In the television series “The 99”, Islamic comic heroes fight against evil forces in the world. Western critics warn against religious propaganda – unjustly, says Jannis Hagman
It’s the year 1258. Panic grips Baghdad: Mongol leader Hülägü, grandson of the feared Genghis Khan, besieges the capital of the Islamic Abbasid Kingdom with his troops. Hülägü’s plan: destruction. First and foremost of the large library, the world-famous Dar al-Hikma. He wants to hit Baghdad, the “centre of scholarship and knowledge in the civilized world”, right at its heart. After all: “knowledge is power”.
This is the start of the comic “The 99”, which can now be seen in its television series format for the first time in the Middle East and Australia. The children love them, the 99 super heroes who today – seven centuries after the Mongol invasion, fight for what Hülägü sought to destroy: the accumulated knowledge of Abbasid high culture.

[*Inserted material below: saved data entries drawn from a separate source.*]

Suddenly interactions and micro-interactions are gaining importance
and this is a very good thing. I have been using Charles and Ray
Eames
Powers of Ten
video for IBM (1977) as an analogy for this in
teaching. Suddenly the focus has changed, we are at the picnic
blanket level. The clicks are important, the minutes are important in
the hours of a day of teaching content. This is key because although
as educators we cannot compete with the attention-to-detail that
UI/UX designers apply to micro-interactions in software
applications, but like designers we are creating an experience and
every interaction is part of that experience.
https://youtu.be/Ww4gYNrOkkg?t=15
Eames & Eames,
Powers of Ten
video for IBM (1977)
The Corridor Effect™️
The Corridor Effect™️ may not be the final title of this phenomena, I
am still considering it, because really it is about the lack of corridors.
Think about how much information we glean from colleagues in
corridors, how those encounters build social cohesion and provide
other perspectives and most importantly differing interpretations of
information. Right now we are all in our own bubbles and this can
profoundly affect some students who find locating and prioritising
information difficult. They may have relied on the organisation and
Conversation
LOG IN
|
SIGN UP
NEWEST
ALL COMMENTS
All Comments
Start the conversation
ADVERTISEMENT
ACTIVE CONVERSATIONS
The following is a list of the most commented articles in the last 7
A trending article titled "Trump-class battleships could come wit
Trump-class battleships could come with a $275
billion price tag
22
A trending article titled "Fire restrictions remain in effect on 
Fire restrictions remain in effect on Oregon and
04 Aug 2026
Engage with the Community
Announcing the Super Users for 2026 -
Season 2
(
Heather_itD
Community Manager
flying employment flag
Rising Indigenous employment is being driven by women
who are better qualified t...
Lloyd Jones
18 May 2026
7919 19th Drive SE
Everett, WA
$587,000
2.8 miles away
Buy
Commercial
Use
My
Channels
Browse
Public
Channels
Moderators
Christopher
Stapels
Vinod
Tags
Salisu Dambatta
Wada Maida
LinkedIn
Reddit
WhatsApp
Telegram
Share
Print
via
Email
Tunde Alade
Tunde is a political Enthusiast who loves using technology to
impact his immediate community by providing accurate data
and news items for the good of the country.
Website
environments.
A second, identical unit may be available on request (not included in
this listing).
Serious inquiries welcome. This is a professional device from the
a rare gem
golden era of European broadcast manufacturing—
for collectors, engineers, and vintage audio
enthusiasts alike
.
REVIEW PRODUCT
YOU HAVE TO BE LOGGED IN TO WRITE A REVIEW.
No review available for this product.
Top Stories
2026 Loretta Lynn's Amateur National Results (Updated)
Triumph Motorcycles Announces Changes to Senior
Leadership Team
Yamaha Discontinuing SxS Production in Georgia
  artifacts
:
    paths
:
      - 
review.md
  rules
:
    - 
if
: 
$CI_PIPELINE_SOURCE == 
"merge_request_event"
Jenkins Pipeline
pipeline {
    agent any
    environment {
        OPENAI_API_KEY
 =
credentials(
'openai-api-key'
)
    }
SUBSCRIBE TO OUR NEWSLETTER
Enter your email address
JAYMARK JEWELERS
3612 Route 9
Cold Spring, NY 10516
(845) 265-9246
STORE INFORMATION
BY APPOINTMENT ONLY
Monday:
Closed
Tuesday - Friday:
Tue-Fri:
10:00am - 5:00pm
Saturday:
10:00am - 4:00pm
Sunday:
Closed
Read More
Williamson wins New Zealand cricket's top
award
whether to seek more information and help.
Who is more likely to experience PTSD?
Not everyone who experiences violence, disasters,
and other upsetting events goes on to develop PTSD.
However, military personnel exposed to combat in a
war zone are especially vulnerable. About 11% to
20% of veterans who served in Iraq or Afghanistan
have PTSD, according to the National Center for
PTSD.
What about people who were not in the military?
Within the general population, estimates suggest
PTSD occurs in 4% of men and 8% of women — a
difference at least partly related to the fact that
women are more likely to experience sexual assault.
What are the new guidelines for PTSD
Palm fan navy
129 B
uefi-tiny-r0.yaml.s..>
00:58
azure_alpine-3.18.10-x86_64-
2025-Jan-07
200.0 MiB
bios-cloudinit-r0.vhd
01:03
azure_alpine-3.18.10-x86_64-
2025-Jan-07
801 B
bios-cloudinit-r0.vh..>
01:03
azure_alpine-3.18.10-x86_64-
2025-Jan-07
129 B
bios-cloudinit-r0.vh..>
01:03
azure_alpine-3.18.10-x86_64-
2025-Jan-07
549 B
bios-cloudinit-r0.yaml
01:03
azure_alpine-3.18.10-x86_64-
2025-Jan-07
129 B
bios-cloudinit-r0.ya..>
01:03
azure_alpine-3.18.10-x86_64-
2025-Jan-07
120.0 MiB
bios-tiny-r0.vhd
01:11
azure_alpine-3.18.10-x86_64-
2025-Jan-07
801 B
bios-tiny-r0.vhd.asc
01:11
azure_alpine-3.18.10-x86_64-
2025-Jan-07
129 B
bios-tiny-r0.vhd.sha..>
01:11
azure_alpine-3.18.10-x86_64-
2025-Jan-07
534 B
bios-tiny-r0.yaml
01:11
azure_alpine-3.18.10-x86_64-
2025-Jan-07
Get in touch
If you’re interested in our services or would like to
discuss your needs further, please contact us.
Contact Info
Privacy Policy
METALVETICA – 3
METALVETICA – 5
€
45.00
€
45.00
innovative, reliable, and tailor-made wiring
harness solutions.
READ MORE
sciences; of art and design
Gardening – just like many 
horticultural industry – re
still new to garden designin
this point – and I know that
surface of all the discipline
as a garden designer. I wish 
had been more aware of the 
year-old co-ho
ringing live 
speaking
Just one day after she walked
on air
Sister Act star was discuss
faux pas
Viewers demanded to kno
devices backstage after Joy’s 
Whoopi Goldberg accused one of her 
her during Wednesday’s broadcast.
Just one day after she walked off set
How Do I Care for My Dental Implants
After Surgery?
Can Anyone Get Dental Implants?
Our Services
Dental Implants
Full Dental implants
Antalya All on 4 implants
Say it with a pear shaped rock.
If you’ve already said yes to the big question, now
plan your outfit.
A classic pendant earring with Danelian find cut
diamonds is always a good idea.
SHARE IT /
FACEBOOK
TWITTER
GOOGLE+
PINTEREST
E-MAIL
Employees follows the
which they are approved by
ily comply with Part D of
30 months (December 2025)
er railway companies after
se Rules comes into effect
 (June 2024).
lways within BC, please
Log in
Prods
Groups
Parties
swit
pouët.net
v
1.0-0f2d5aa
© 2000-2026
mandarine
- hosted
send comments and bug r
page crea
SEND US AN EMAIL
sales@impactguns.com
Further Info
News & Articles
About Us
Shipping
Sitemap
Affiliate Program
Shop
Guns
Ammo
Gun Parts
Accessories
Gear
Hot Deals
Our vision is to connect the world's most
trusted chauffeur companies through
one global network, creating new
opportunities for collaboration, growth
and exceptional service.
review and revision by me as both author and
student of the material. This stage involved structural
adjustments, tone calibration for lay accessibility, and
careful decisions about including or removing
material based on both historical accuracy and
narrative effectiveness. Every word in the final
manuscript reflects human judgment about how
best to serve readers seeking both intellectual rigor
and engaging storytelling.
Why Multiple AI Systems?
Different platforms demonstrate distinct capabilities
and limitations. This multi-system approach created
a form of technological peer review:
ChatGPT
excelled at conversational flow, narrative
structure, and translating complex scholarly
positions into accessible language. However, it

“Accumulated knowledge of Abbasid high culture”: Jabbar the Powerful To make it brief: Hülägü razes Baghdad to the ground, storms the library, thousands of books end up in the Tigris. But the conquered Muslims – here we depart from historic facts – do not give up: they submerge 99 prepared gemstones in the river and simply absorb all the knowledge that’s been dissolved into the water. The Noor stones have been created, the stones of light – imbued with the wisdom of Islamic civilization.
Wusp! Rughal turns evil
Three knights bring the 99 stones to Andalusia, to Islamic Spain, where a young, inquisitive scholar named Rughal has a clever idea: He guides rays of moonlight through the stones, merges them into a gigantic laser beam, shines this beam onto himself – and: “WUSP!”, as it says in the comic, the plan backfires. There’s a terrible crash, Rughal turns evil instead of clever. And … fast-forward, we’re in the 21st century.
This is where the story of “The 99” is essentially set – a story that can be summed up in just a few words: good versus evil. Good is represented by the 99 superheroes. Distributed throughout 99 nations of the world, each of them possesses one of the knowledge-saturated Noor stones, which gives them superhuman talents.
Evil is represented by their adversaries, who have set their sights on the powerful stones. First and foremost: Rughal (yes, he survived the centuries, but anyone who thinks that’s a crazy story should remember Superman, who came from Planet Krypton).